HIV study that uses cats will continue at OSU
Animal-rights group to protest on Friday during trustees meeting
Wednesday, October 30, 2002
THE COLUMBUS DISPATCH

The cat spat is back.

Ohio State University confirmed yesterday that a controversial methamphetamine research project involving cats will continue, even though the lead investigator left campus after receiving death threats.

"Projects such as this one facilitate the design of treatments for humans and animals alike against many deadly viral diseases,'' OSU President Karen Holbrook said about the $1.68 million project.

Michael Podell's original five-year research plan, approved by the National Institute on Drug Abuse in October 2000, called for using up to 120 cats to determine the effect of methamphetamines on the development of the human immunodeficiency virus, which causes AIDS. The cats are infected with the feline immunodeficiency virus, given the drugs and then run through a series of experiments and surgeries before being killed and dissected.

Individuals and animal-rights groups nationwide put Podell under siege. Among the hundreds of calls and e-mails he received were several death threats, he said.

Podell's former co-investigator, Lawrence Mathes, will continue the project with pharmacologist Maria Hadjiconstantinou-Neff, using a grant of $331,782 from the National Institute on Drug Abuse.

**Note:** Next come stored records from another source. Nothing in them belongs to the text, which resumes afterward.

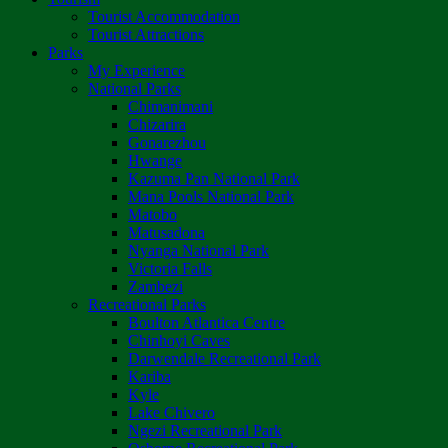
Tourist Accommodation
Tourist Attractions
Parks
My Experience
National Parks
Chimanimani
Chizarira
Gonarezhou
Hwange
Kazuma Pan National Park
Mana Pools National Park
Matobo
Matusadona
Nyanga National Park
Victoria Falls
Zambezi
Recreational Parks
Boulton Atlantica Centre
Chinhoyi Caves
Darwendale Recreational Park
Kariba
Kyle
Lake Chivero
Ngezi Recreational Park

This is on top of the $723,250 previously given Podell by the agency.

Protect Our Earth's Treasures, a Columbus animal-rights group, will continue to protest the project, with a demonstration Friday at OSU's board of trustees meeting, POET director Rob Russell said.

Russell said OSU correspondence obtained through an open-records request shows that public relations, rather than science, is behind the project renewal.

An e-mail allegedly sent June 10 by Earle Holland, OSU director of research communications, to campus lab animal director William Yonushonis, states: "NIH (National Institutes of Health) is very interested in having the work continue here under the direction of another investigator so that it doesn't look like the animal-rights protesters won on this issue.''

C. Bradley Moore, OSU vice president for research, said public relations "doesn't influence my actions and my support for doing animal research.''

Cats will continue to be used at some point by Mathes, said Moore, but the short-term focus will be on laboratory cellular studies that don't require the killing of animals.

Mathes and Hadjiconstantinou-Neff will continue Podell's work to determine whether methamphetamines stimulate the replication of HIV in humans. Cats are being used because researchers view the feline immunodeficiency virus as an animal model for HIV.

Mathes, professor of veterinary biosciences and director of OSU's Center for Retrovirus Research, was involved in research a quarter-century ago that developed the first vaccine against the feline virus.

Although Mathes has used cats in past research, POET didn't object since his goal was to cure the disease in cats, Russell said.

POET contends that the feline virus is not a valid model for HIV, and the topic is being explored elsewhere without sacrificing animals.

"It's still the same wasteful project it was before,'' Russell said.